◆ **Exercise prompt**: Copy the listing that follows exactly. Its pictures do not belong in the copy.

◆ **Information provided**:
--------------------------------

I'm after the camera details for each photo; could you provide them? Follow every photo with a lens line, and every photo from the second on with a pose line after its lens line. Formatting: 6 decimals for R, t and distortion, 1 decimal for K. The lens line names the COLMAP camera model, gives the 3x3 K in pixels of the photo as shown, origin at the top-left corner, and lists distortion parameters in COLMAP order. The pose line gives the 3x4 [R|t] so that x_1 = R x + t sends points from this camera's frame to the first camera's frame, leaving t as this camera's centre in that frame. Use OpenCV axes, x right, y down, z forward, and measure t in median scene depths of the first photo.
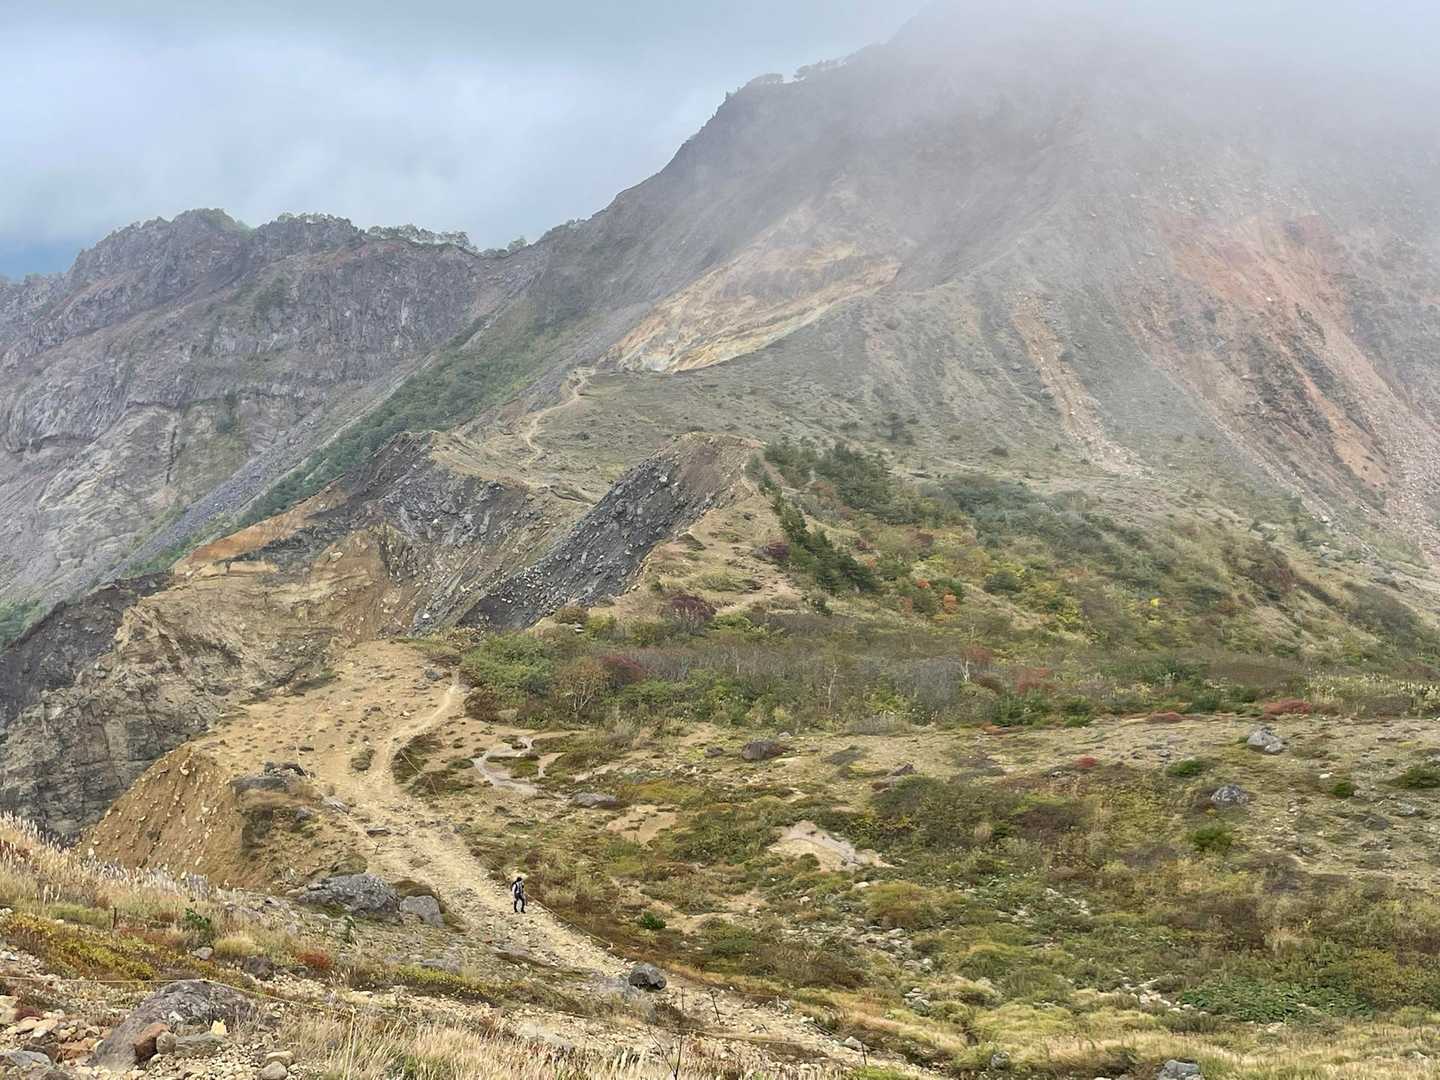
lens RADIAL K [[1886.5, 0, 724.5], [0, 1886.5, 535.9], [0, 0, 1]] dist [0.173708, 0.000000]
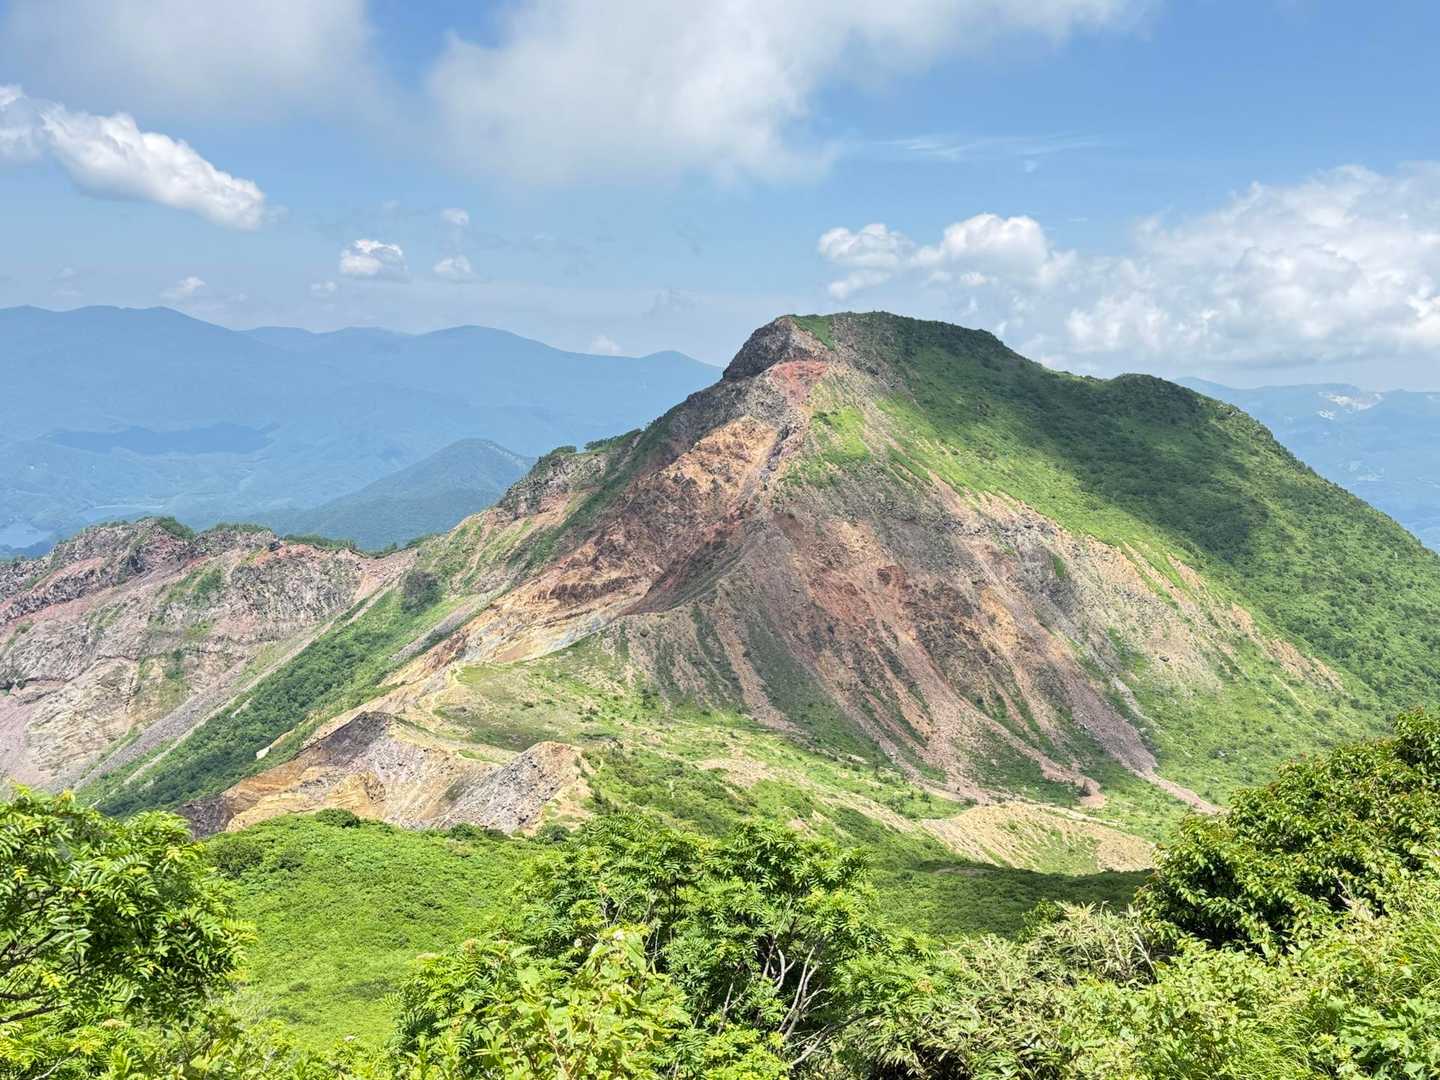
lens RADIAL K [[1466.5, 0, 720.6], [0, 1466.5, 533.6], [0, 0, 1]] dist [0.094940, 0.000000]
pose [[0.990707, 0.021531, 0.134295, -0.014853], [-0.003132, 0.990740, -0.135739, -0.017475], [-0.135974, 0.134057, 0.981601, -0.212913]]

--------------------------------

◆ **Task solution**:
I'm after the camera details for each photo; could you provide them? Follow every photo with a lens line, and every photo from the second on with a pose line after its lens line. Formatting: 6 decimals for R, t and distortion, 1 decimal for K. The lens line names the COLMAP camera model, gives the 3x3 K in pixels of the photo as shown, origin at the top-left corner, and lists distortion parameters in COLMAP order. The pose line gives the 3x4 [R|t] so that x_1 = R x + t sends points from this camera's frame to the first camera's frame, leaving t as this camera's centre in that frame. Use OpenCV axes, x right, y down, z forward, and measure t in median scene depths of the first photo.
lens RADIAL K [[1886.5, 0, 724.5], [0, 1886.5, 535.9], [0, 0, 1]] dist [0.173708, 0.000000]
lens RADIAL K [[1466.5, 0, 720.6], [0, 1466.5, 533.6], [0, 0, 1]] dist [0.094940, 0.000000]
pose [[0.990707, 0.021531, 0.134295, -0.014853], [-0.003132, 0.990740, -0.135739, -0.017475], [-0.135974, 0.134057, 0.981601, -0.212913]]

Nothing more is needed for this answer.